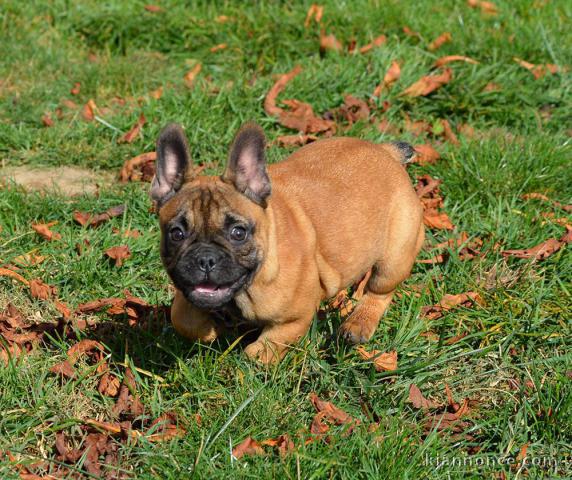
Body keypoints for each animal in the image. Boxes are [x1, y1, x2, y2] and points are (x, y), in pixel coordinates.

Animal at [152, 122, 424, 362]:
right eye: (176, 234)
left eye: (238, 233)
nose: (205, 259)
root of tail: (385, 152)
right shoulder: (187, 295)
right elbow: (181, 318)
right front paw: (212, 328)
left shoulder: (296, 317)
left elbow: (265, 349)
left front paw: (254, 357)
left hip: (395, 256)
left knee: (380, 291)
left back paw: (358, 323)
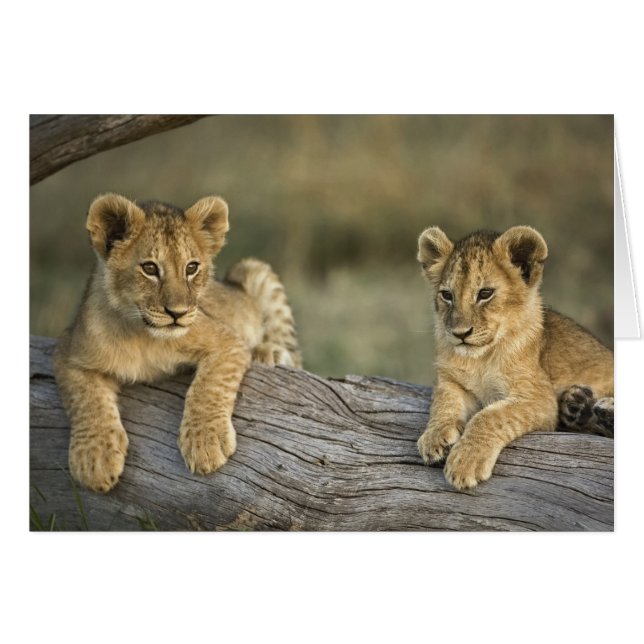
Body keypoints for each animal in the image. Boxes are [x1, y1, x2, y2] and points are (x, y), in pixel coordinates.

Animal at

Task description
Of the entries listed above, reproduce only the lines starting at the line containing "nose: (205, 259)" and ending at the line containing "left back paw: (358, 323)". Include both, exactly as they stand.

Answer to this task
nose: (205, 259)
root of tail: (385, 152)
right shoulder: (187, 295)
right elbow: (181, 318)
right front paw: (212, 328)
left shoulder: (296, 317)
left elbow: (265, 349)
left front paw: (254, 357)
left hip: (395, 256)
left knee: (380, 291)
left back paw: (358, 323)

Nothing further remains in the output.